◆ WORK TO COMPLETE: Count the lines below holding "mapped" and answer with that number only.

◆ LISTED RECORDS:

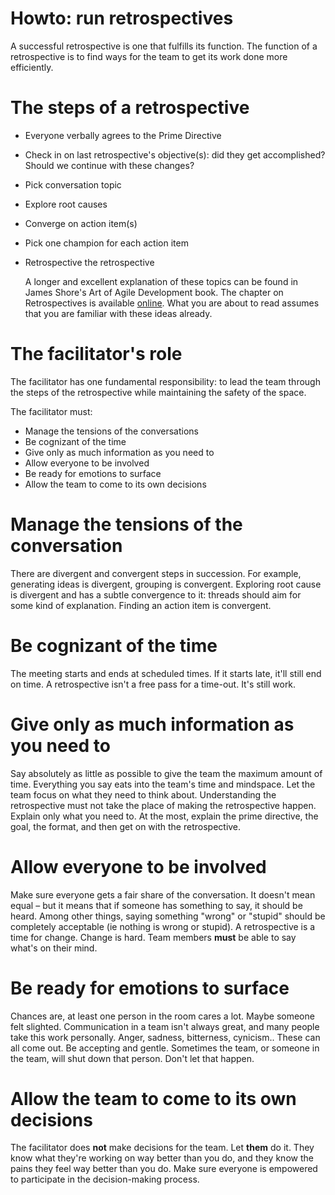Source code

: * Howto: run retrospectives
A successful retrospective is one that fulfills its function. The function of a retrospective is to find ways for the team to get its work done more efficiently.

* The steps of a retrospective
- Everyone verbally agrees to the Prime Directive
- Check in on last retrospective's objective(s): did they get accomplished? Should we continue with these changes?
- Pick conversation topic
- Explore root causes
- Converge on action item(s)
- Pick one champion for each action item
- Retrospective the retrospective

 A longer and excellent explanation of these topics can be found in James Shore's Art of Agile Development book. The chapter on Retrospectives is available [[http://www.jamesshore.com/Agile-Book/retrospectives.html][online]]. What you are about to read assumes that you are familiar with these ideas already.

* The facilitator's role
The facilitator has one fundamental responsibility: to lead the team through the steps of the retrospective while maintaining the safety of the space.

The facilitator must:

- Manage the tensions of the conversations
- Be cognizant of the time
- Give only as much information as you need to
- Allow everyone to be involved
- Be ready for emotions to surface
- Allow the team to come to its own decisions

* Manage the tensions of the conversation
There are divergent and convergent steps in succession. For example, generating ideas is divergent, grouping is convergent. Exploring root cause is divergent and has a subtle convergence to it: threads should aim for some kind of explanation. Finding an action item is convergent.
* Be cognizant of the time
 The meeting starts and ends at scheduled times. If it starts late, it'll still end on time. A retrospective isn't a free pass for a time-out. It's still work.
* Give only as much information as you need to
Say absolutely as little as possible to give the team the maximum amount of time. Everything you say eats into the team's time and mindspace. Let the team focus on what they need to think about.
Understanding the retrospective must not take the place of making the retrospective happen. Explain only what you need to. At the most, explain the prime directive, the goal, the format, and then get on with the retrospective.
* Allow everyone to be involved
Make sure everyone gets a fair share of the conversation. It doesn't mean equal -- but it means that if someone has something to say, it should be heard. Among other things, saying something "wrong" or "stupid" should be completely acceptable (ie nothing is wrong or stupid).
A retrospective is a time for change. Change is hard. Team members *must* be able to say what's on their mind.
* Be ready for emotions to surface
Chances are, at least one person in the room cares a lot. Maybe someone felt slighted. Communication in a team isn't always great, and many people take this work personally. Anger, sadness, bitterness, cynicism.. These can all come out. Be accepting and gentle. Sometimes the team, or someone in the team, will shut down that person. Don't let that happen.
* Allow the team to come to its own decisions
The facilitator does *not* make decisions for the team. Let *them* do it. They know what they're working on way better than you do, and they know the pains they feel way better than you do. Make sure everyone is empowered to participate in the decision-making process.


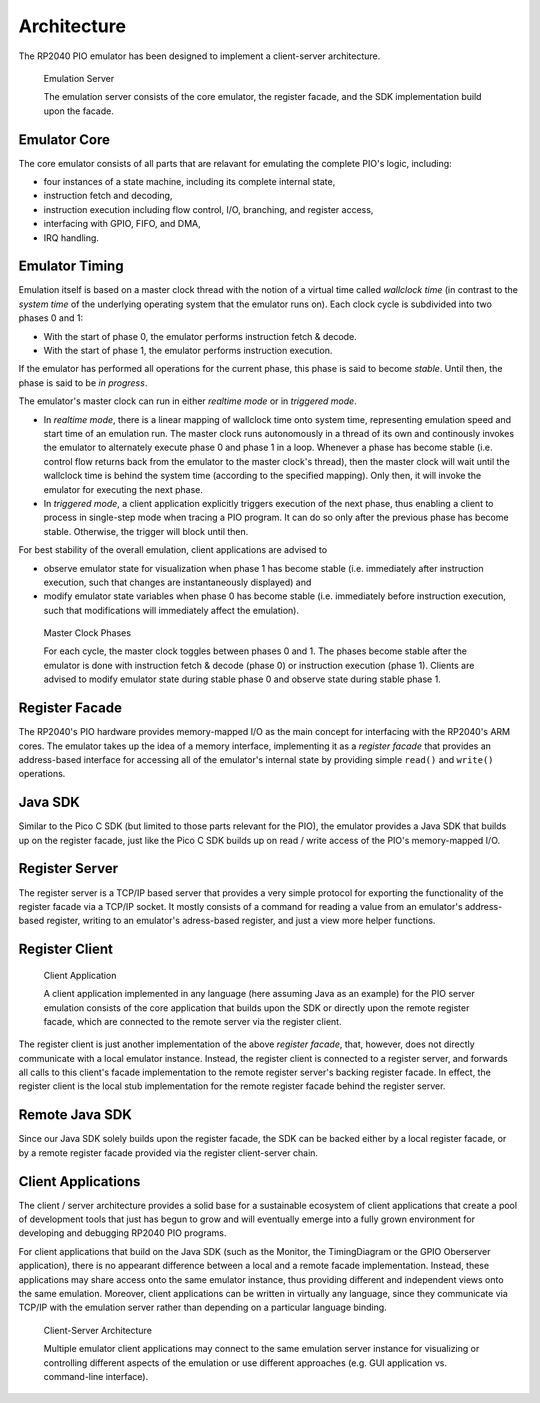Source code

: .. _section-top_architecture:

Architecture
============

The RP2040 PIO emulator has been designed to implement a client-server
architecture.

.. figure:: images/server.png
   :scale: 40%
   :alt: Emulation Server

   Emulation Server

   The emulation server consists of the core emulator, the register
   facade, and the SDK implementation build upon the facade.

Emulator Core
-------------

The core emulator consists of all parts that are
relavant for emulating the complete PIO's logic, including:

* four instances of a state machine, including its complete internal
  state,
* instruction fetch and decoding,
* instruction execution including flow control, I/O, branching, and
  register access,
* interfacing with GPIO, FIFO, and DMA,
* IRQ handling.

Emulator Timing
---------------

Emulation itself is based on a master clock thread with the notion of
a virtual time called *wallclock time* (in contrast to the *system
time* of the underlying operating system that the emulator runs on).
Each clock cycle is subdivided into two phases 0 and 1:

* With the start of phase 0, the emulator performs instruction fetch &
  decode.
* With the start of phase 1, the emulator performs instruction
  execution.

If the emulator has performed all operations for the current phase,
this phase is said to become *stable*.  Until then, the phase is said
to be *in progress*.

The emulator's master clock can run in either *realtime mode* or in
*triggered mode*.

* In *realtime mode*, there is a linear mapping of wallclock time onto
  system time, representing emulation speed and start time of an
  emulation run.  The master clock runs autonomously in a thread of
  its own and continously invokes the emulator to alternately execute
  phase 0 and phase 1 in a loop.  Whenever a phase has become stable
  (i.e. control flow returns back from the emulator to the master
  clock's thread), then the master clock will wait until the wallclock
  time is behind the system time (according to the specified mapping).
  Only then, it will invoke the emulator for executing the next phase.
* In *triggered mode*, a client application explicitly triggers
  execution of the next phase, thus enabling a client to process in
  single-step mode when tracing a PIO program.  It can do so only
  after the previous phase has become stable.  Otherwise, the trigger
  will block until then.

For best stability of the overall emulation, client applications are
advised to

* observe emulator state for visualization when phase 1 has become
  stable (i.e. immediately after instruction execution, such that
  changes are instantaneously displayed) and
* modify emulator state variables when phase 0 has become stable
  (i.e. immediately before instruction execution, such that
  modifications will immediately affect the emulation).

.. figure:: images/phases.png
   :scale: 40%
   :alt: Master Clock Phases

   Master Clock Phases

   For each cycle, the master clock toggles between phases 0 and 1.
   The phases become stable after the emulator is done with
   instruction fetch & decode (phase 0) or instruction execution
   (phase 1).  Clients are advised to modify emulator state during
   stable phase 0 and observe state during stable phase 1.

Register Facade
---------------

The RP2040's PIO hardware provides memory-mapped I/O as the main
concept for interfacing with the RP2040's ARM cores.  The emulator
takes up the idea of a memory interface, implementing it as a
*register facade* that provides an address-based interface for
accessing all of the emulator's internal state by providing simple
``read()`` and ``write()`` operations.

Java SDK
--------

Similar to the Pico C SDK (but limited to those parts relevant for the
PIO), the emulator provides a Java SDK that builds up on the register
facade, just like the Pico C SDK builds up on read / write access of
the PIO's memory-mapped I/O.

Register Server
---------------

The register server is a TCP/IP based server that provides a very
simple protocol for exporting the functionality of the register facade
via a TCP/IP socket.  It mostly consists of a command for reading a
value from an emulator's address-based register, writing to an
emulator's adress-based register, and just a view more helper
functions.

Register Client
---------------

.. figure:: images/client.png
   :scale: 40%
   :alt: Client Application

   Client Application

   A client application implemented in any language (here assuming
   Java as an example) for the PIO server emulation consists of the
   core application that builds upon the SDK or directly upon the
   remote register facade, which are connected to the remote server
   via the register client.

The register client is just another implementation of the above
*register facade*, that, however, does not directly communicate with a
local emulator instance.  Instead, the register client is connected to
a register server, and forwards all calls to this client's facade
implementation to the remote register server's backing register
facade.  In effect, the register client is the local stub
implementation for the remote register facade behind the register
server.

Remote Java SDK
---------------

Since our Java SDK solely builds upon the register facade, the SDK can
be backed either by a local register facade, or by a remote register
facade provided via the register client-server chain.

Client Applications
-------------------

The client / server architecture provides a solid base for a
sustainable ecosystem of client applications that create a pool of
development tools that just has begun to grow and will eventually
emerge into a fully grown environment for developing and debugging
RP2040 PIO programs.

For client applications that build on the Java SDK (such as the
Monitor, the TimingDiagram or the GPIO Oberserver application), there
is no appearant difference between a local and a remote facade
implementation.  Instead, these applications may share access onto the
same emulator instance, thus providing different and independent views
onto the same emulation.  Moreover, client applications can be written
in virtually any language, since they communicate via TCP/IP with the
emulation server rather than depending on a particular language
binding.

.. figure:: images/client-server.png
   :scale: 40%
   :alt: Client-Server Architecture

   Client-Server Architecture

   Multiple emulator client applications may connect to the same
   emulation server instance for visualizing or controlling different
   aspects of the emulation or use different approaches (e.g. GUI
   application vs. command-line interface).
* * *
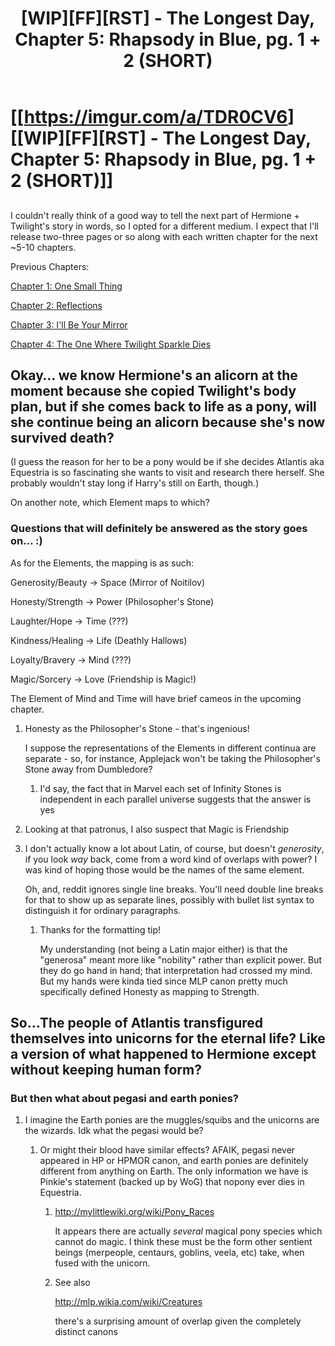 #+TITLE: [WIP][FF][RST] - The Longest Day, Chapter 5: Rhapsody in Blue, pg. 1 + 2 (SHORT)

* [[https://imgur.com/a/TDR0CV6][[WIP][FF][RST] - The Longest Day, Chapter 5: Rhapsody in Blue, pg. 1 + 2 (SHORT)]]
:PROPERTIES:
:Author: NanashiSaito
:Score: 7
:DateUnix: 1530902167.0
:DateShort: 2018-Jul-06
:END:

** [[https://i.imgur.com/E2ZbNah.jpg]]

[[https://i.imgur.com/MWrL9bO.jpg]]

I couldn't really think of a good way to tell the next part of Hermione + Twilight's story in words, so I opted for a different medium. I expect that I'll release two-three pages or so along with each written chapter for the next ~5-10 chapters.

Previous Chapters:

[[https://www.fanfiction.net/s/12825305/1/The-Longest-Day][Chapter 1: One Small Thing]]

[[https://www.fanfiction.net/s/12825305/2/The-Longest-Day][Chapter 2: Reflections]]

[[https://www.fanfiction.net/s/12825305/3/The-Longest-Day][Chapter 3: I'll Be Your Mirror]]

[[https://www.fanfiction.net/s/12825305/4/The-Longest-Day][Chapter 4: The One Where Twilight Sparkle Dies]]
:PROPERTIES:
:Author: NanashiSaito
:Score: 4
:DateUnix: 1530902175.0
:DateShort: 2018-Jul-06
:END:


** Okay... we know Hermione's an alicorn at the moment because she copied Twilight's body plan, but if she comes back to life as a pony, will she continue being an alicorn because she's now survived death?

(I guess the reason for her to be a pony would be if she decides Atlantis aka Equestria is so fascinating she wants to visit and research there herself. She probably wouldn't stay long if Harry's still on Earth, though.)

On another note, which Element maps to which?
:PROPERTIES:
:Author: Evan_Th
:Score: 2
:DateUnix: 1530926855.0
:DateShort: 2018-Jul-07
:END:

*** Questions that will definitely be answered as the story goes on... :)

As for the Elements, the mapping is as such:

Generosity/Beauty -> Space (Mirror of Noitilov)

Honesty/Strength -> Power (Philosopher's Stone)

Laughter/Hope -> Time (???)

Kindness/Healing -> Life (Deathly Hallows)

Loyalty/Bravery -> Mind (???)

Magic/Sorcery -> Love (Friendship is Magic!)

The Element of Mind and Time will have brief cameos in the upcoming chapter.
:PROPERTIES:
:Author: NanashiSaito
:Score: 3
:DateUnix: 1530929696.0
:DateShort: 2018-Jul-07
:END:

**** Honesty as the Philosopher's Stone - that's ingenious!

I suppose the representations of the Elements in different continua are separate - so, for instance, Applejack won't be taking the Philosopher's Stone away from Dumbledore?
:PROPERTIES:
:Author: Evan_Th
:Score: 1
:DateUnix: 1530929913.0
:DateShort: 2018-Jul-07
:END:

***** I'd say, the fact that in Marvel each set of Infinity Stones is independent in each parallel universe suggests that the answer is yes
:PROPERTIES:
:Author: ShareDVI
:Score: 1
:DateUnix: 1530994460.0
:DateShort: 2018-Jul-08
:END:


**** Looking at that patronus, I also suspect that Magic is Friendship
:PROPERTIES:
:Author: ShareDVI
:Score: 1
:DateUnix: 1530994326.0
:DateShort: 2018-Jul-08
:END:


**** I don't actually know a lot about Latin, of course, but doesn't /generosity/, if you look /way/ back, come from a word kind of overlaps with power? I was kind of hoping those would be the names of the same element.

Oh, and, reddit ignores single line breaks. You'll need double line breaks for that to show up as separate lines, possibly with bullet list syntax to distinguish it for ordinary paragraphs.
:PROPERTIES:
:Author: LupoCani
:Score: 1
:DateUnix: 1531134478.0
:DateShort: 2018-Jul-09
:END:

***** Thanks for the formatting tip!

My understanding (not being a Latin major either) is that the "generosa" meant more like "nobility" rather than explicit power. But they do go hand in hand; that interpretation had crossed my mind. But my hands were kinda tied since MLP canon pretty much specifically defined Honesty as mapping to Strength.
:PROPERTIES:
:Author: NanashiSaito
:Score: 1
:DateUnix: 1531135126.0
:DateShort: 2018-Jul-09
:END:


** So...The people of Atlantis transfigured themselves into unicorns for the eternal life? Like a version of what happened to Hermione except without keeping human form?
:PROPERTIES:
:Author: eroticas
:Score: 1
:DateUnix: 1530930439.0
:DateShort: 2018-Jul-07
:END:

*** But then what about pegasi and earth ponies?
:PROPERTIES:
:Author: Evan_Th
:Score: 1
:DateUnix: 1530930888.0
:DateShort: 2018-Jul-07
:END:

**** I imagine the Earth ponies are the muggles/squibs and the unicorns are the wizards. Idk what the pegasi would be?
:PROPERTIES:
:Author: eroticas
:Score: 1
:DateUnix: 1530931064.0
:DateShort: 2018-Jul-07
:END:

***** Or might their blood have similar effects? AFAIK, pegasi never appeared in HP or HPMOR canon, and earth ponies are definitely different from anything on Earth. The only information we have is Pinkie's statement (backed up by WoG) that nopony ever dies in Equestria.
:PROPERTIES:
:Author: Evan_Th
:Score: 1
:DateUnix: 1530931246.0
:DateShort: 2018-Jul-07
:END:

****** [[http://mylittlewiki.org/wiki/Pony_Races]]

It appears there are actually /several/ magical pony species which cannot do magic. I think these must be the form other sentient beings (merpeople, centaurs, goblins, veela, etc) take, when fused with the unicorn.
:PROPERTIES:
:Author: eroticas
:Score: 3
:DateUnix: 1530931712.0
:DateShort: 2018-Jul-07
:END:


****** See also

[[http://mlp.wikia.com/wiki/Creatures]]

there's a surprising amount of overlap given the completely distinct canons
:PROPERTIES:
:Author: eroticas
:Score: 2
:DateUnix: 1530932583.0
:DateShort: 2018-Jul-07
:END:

◆ FINISHED TASK: 2